What choices do I need to make, and why? What things could I do, that I should do, that I'm not doing for silly but detailed reasons?

I always like a saying from my childhood, "a person's gotta do what a person's gotta do". This saying seems to me to say that no matter the societal conventions, one must do the things one is impelled to do. Lately, I try to stretch and do hobby things I've been "meaning to do", but for which I "never had the time". But I feel that I've got a lot of bigger choices to make in life, and
I've got to stop living as if I'm prevented from having choices.

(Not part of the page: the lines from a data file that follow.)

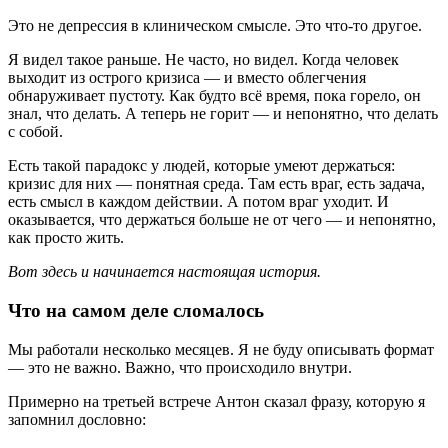
Это не депрессия в клиническом смысле. Это что-то другое.
Я видел такое раньше. Не часто, но видел. Когда человек
выходит из острого кризиса — и вместо облегчения
обнаруживает пустоту. Как будто всё время, пока горело, он
знал, что делать. А теперь не горит — и непонятно, что делать
с собой.
Есть такой парадокс у людей, которые умеют держаться:
кризис для них — понятная среда. Там есть враг, есть задача,
есть смысл в каждом действии. А потом враг уходит. И
оказывается, что держаться больше не от чего — и непонятно,
как просто жить.
Вот здесь и начинается настоящая история.
Что на самом деле сломалось
Мы работали несколько месяцев. Я не буду описывать формат
— это не важно. Важно, что происходило внутри.
Примерно на третьей встрече Антон сказал фразу, которую я
запомнил дословно:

I used to have a recurring dream. The visuals and the story were different. The visual was that I was trapped on the edge of a long-playing record, which spun round and round. The story was that I was in a Latin American dictatorship in which I was inevitably going to fall out of favor and be killed. The visual of this was that a beam would shoot out from the center of the record, like some video game. It would be angled so that the record would spin me into the beam, and I would die. Those dreams were frightening in their raw despair, though they sound amusing now. The plot of the dream would carry on, and inevitably my beam would come to kill me.
I'd awake just before it hit.

But in my real life, I've chosen so much of who I am and what I have to do and be. I make my choices every day. The sloth and weariness I sometimes feel amount to choices as well,though they don't feel like choices. I want to see life more as a series of chocies in a ViewMaster, and I must merely click onto the picture I want, and less as inevitable destiny, beaming across a long-playing disk.